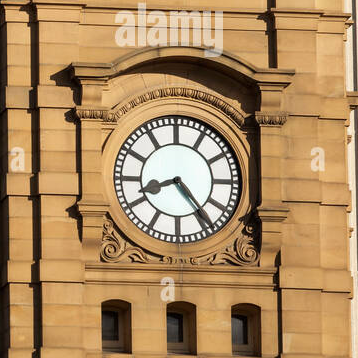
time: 8:23
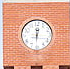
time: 12:30
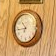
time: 10:43
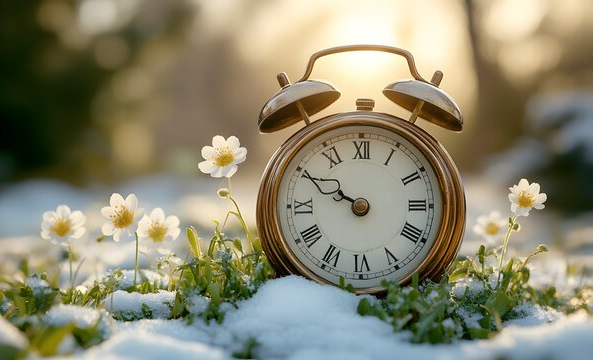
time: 9:50
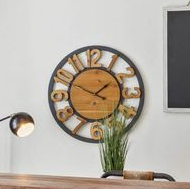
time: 1:49
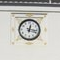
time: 12:16
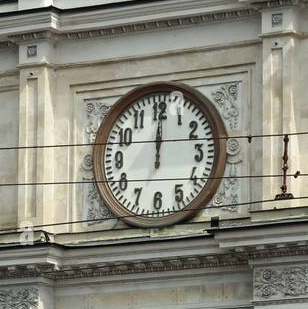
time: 12:00
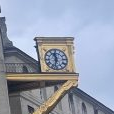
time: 11:32
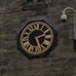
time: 2:25
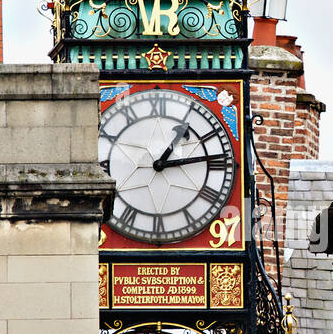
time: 1:13
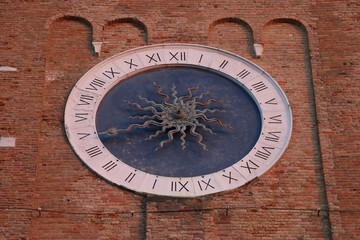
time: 9:42
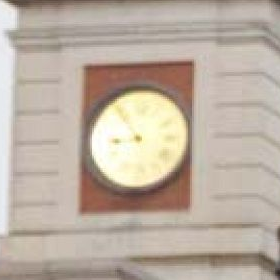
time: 8:53
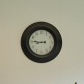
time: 8:46
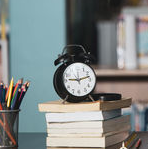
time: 9:12
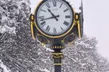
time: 10:42
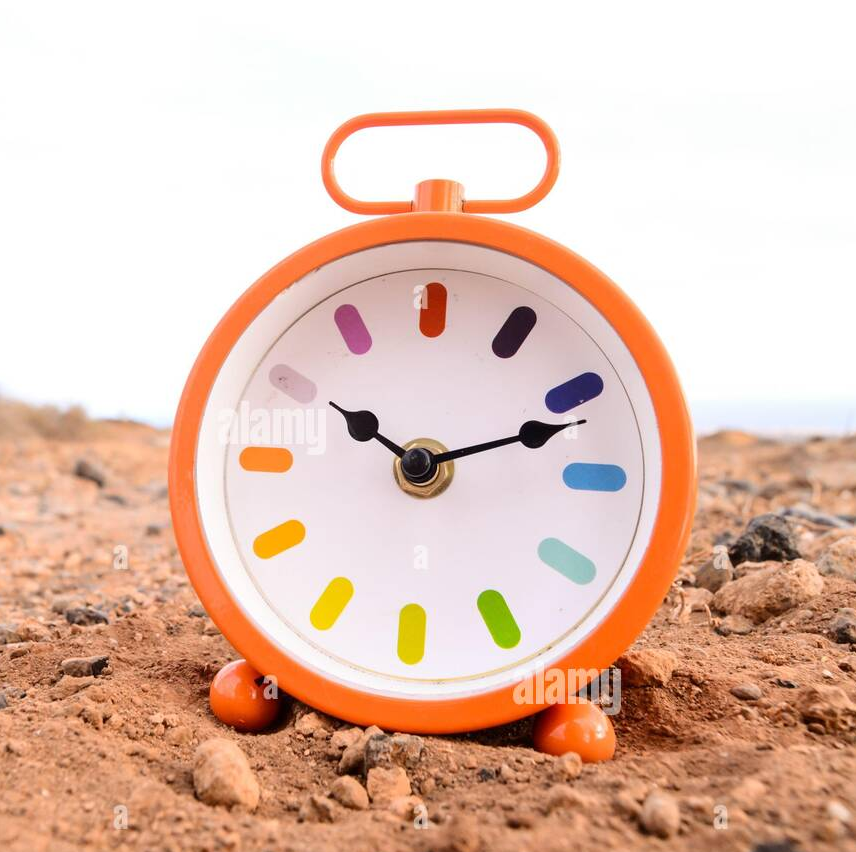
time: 10:11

[YOUR TASK]:
Copy all of the records above exactly as they stand, leaving out the pictures.

[RESULT OF THE EXERCISE]:
time: 8:23
time: 12:30
time: 10:43
time: 9:50
time: 1:49
time: 12:16
time: 12:00
time: 11:32
time: 2:25
time: 1:13
time: 9:42
time: 8:53
time: 8:46
time: 9:12
time: 10:42
time: 10:11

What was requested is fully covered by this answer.